[INFORMATION SUPPLIED Boundary: Start]

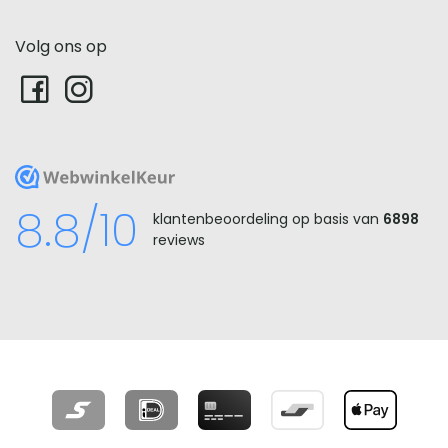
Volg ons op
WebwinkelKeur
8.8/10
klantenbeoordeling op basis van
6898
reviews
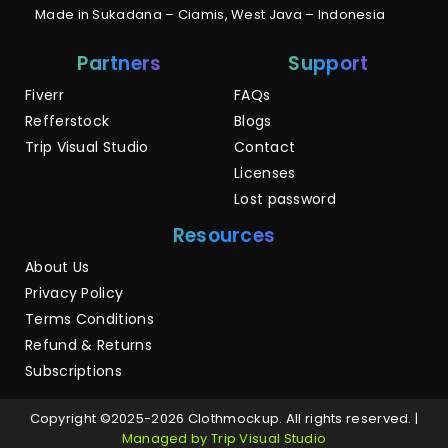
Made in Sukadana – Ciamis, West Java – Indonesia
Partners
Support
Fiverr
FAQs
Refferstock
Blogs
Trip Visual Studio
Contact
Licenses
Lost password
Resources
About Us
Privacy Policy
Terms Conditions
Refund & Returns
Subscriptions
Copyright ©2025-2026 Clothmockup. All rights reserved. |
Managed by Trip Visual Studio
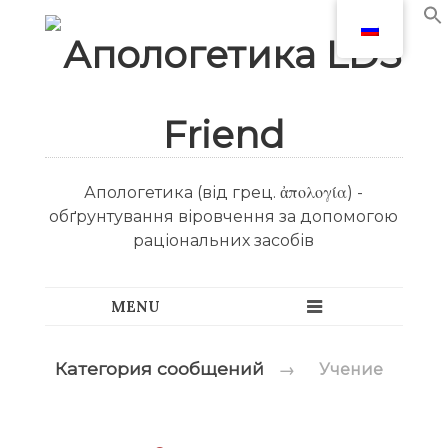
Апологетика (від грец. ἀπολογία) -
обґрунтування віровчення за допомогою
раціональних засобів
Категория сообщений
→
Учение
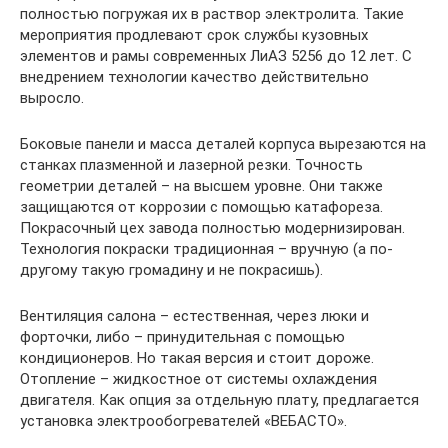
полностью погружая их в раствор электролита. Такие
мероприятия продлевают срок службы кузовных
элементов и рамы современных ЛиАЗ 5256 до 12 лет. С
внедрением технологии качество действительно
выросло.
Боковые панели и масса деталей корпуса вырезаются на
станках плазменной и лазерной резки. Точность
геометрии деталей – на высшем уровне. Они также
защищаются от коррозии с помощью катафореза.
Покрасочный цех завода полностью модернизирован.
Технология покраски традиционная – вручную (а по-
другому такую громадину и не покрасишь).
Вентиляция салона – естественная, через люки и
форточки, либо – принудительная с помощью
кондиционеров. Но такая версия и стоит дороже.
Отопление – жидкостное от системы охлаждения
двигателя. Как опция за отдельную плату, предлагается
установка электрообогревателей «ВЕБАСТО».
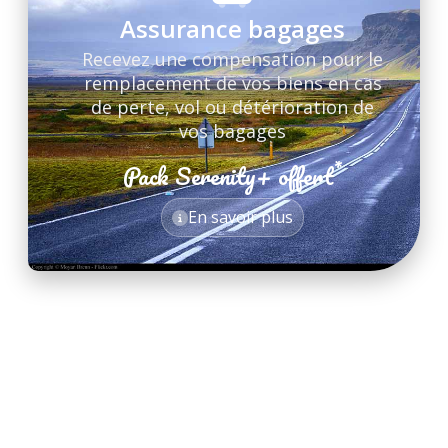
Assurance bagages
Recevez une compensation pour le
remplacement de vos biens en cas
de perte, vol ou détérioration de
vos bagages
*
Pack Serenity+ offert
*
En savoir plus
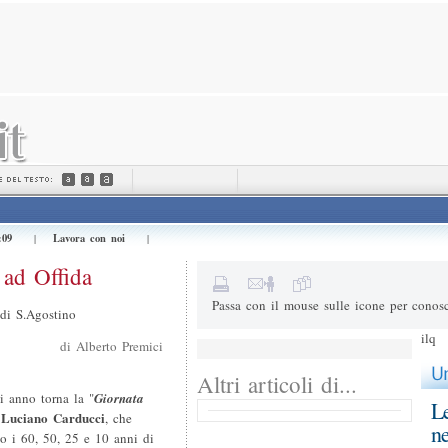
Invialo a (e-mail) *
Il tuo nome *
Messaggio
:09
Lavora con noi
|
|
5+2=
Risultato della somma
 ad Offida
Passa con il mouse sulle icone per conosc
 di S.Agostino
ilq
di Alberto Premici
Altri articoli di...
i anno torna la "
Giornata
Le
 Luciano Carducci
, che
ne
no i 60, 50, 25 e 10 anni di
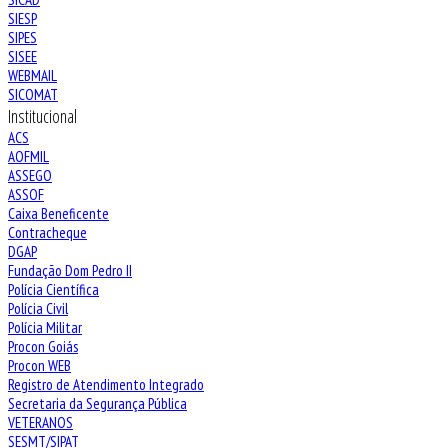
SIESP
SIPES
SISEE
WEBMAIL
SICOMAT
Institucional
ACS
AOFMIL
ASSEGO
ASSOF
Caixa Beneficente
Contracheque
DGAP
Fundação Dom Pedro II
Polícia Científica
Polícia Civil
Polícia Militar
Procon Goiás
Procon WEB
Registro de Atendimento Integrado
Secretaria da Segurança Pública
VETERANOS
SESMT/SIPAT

[INFORMATION SUPPLIED Boundary: End]

(EXERCISE OBJECTIVE) Which lines of the data above contain "Studio"? Copy each one.

(RESPONSE AREA)
Trip Visual Studio
Managed by Trip Visual Studio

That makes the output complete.